J'ai confiance dans la sincérité de votre foi et de votre volonté ; j'ai confiance dans votre jeunesse, j'ai confiance dans votre résolution de vous engager, au-delà du sport, pour le salut de l'homme contemporain, pour l'avènement de ces " nouveaux cieux " et de cette " terre nouvelle ", ( 2 P 3, 13 ) vers lesquels nous sommes tous tendu avec l'ardeur de l'espérance chrétienne !

Je sens que l'Eglise, non moins que vos patries, peut compter sur vous !

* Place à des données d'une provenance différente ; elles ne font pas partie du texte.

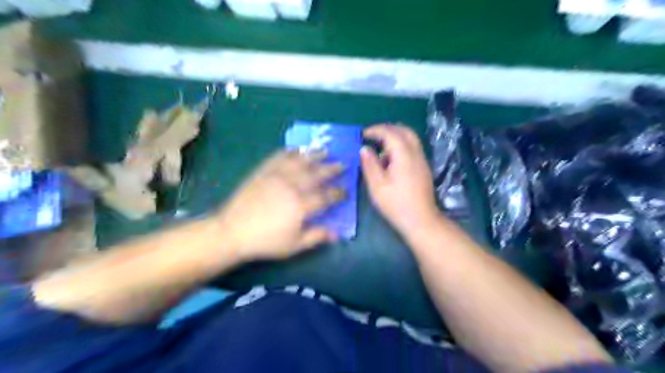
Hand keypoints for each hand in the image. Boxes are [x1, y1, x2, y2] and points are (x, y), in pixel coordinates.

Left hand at [219, 151, 344, 260]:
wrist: (232, 231)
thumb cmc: (265, 241)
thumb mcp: (293, 246)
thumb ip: (316, 237)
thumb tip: (336, 234)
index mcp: (301, 206)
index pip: (326, 197)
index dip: (338, 193)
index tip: (346, 191)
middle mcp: (292, 187)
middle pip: (317, 175)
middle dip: (332, 169)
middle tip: (343, 164)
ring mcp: (277, 176)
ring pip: (301, 162)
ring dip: (315, 155)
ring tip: (325, 151)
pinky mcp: (264, 171)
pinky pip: (279, 157)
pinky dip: (290, 152)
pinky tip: (297, 150)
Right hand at [358, 123, 439, 233]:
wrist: (421, 220)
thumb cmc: (396, 204)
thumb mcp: (377, 186)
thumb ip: (370, 164)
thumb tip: (364, 149)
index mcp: (404, 155)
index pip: (391, 133)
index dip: (376, 130)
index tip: (363, 134)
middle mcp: (416, 154)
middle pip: (404, 131)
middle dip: (387, 129)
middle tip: (373, 135)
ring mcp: (422, 161)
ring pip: (410, 139)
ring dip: (395, 138)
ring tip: (380, 150)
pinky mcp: (423, 169)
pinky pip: (412, 149)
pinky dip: (400, 147)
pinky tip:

Ayez des modèles dont vous vous inspirerez. Je pense, par exemple, à Pier Giorgio Frassati qui fut un jeune moderne, ouvert aux valeurs du sport - il était un bon alpiniste et un skieur éprouvé - mais qui sut donner en même temps un courageux témoignage de générosité dans lafoi chrétienne et dans l'exercice de la charité envers le prochain, spécialement les plus pauvres et les plus souffrants. Il n'avait que 24 ans que le Seigneur le rappela à lui, en août 1925 ; mais il est toujours bien vivant au milieu de nous avec son sourire et sa bonté, pour inviter les jeunes de son âge à l'amour du Christ et à une vie vertueuse. Après la première guerre mondiale, il écrivait : " Avec la charité, on sème parmi les hommes la paix, non la paix du monde, mais la vraie paix que seule la foi au Christ peut nous donner, en nous rendant frères. " Je vous laisse comme programme ces paroles, avec son amitié spirituelle, afin qu'en tous lieux de la terre vous soyez vous aussi porteurs de la vraie paix du Christ !

Je vous souhaite de cheminer vers les temps nouveaux avec ce " coeur nouveau " que chacun de vous aura pu réaliser en lui-même dans ce jubilé de la Rédemption, comme un don de grâce et une conquête d'amour ! Amen.